Canada Access Internet Choice & Affordability Wireless

Court rejects appeal of Rogers-Shaw buyout, threatening telecom competition in Canada

Fate of telecom market now lies with Industry Minister Champagne

JANUARY 24, 2023 — Today the Federal Court of Appeal dismissed the Competition Bureau’s appeal to allow the Rogers-Shaw buyout to move forward. The deal as accepted by the Competition Tribunal requires the sale of Freedom Mobile — Shaw’s wireless provider — to Vidéotron. Rogers has further indicated it will permit Vidéotron to purchase access to their network at a reduced rate unavailable to other independent providers.

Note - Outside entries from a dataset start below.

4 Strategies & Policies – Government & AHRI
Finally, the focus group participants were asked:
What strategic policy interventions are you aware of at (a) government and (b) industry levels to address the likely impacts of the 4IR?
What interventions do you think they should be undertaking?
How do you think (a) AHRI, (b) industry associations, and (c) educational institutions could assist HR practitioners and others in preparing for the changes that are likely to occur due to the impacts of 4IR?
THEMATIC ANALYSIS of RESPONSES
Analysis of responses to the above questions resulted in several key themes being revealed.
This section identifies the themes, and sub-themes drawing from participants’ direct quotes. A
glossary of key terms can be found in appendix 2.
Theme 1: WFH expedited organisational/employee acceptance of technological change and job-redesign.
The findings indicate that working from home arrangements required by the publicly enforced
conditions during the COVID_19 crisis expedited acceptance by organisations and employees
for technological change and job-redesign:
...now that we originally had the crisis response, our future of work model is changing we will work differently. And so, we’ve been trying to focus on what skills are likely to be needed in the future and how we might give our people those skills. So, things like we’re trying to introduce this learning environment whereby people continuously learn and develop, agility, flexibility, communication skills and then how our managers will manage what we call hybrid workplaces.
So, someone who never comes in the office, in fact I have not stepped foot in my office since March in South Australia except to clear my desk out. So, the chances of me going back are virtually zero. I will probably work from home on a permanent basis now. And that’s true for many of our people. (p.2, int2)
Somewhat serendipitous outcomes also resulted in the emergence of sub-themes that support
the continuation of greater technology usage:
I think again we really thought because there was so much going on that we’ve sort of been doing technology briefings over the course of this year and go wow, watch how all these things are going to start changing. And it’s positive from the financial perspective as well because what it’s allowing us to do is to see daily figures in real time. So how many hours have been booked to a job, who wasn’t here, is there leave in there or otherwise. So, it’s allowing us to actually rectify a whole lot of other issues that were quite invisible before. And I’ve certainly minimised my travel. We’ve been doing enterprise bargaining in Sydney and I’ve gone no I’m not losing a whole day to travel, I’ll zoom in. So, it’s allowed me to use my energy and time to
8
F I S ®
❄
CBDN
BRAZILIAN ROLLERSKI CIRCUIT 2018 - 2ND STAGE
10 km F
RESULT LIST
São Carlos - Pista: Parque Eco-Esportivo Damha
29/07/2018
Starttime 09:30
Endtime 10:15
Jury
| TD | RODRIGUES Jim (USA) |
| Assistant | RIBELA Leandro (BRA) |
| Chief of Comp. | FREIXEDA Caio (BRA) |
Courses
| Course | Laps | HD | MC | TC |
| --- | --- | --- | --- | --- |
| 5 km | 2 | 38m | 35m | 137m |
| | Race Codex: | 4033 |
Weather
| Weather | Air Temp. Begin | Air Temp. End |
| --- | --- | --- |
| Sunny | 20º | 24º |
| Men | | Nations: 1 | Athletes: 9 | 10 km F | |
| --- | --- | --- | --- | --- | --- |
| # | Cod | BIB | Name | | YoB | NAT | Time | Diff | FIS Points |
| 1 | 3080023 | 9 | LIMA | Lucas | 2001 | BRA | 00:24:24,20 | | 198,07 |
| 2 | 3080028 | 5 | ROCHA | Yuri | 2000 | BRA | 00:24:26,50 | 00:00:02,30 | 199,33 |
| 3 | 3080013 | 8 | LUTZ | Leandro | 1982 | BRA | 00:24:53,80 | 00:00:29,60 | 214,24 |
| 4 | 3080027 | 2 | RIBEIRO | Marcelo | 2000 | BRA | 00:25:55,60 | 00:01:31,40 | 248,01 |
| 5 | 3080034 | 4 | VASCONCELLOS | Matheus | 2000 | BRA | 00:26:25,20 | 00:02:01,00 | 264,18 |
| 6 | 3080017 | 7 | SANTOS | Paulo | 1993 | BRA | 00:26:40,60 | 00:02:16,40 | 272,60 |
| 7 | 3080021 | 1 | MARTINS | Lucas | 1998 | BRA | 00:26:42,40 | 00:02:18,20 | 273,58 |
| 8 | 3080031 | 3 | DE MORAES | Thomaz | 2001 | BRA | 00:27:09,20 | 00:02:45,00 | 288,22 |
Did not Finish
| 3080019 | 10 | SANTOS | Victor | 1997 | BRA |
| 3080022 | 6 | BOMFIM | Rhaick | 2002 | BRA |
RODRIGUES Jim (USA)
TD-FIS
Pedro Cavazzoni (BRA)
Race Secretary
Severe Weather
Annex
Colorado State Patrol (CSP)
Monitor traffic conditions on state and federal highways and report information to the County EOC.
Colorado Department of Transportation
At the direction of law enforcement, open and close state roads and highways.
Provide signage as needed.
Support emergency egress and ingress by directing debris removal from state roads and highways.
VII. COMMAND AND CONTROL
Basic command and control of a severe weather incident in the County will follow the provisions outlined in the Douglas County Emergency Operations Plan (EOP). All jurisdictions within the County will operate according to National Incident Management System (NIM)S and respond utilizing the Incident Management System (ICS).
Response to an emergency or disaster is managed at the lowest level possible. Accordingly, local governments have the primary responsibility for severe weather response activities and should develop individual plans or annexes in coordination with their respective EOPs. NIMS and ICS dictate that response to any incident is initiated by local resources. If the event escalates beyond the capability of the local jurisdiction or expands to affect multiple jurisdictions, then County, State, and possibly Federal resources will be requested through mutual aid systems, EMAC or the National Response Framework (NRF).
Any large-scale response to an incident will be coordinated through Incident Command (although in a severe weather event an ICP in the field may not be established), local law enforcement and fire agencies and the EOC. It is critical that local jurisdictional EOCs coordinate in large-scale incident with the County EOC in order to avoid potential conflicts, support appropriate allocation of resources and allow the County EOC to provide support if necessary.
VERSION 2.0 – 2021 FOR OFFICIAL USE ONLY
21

The final approval of the deal now rests solely in the hands of Industry Minister François-Philippe Champagne. 

“The deal the Tribunal accepted is still terrible for ordinary Canadians,” said OpenMedia Campaigns Director Matt Hatfield. “Even with a Freedom Mobile spinoff, Rogers buying Shaw means less choice and more expensive prices for every consumer in Canada. We’re seeing a collapse of independent ISPs that create positive price pressure on telecom giants, and we’re now on the verge of adding Shaw to that list. In 2022 alone, we lost over a half dozen independent providers to Big Telecom buyouts. Consumer prices are going up, and competition keeps shrinking. And that’s happening because our government and the CRTC reliably side with giant telecom interests over prioritizing competition and price. Now Minister Champagne has a choice – will he break with the past and take a firm stand for Canadians? Or will his decision be more of the same?”

“There’s a solution to our competition problems that has been staring Minister Champagne in the face for years,” continued Hatfield. “It’s called services-based competition, and it starts with fair Internet wholesale access rates for all indie ISPs, not just the ones Rogers deems eligible. It also means opening Canada up to low-cost alternative cell phone companies called MVNOs. The right move is for Minister Champagne to block the Rogers-Shaw buyout in full; that’s the only way to protect the competition we have today. But our telecom sector will only catch up to the fair prices the rest of the world pays through durable service-based competition that buyouts like this can’t eliminate.” 

The current deal will see Vidéotron take over Freedom Mobile, but still leaves Shaw’s wireline Internet customers in Rogers’ hands. To secure the deal, Rogers is offering wholesale wireline access rates to Vidéotron on the Rogers network far below the CRTC standard rates. The necessity of the deal is a tacit acknowledgement that the current wholesale rates do not provide an adequate basis for Vidéotron or other providers to offer Canadians competitive prices. 


Since the Rogers-Shaw buyout was initially proposed in March 2021, OpenMedia and others have delivered over 83,000 community member messages calling on policymakers to block the Rogers-Shaw deal. A further 10,000 members of OpenMedia’s community have signed a petition calling on Minister Champagne to take concrete action to curb the dominance of telecom giants like Rogers, Bell, Telus, and Quebecor. A new campaign calls on Minister Champagne to mandate telecom infrastructure owners to extend fair wholesale rates to all independent internet providers in Canada.